Omit images. Retype all entries verbatim.

--- Recorded data Enclosed Below ---

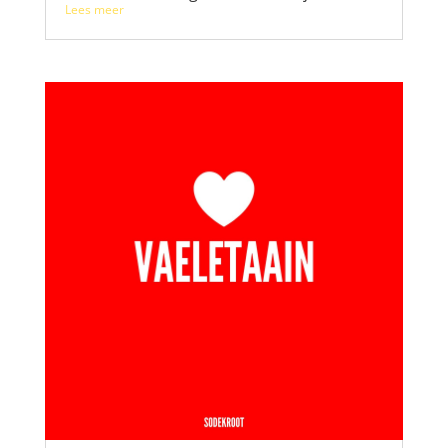
Lees meer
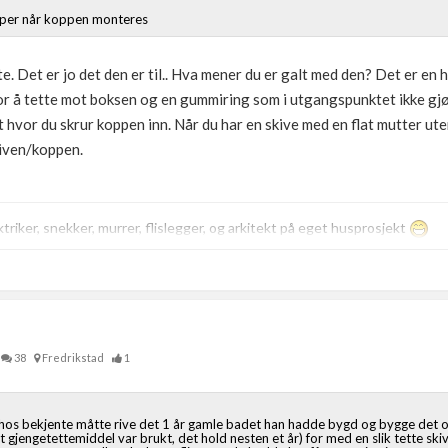
amper når koppen monteres
te. Det er jo det den er til.. Hva mener du er galt med den? Det er e
r å tette mot boksen og en gummiring som i utgangspunktet ikke gjø
t hvor du skrur koppen inn. Når du har en skive med en flat mutter ute
kiven/koppen.
triker, snekker, murrer, flislegger, og arkitekt på eget husprosjekt
38
Fredrikstad
1
 hos bekjente måtte rive det 1 år gamle badet han hadde bygd og bygge det op
 gjengetettemiddel var brukt, det hold nesten et år) for med en slik tette skive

--- End of Enclosed Recorded data ---

## Solution for this exercise
Lees meer
amper når koppen monteres
te. Det er jo det den er til.. Hva mener du er galt med den? Det er e
r å tette mot boksen og en gummiring som i utgangspunktet ikke gjø
t hvor du skrur koppen inn. Når du har en skive med en flat mutter ute
kiven/koppen.
triker, snekker, murrer, flislegger, og arkitekt på eget husprosjekt
38
Fredrikstad
1
 hos bekjente måtte rive det 1 år gamle badet han hadde bygd og bygge det op
 gjengetettemiddel var brukt, det hold nesten et år) for med en slik tette skive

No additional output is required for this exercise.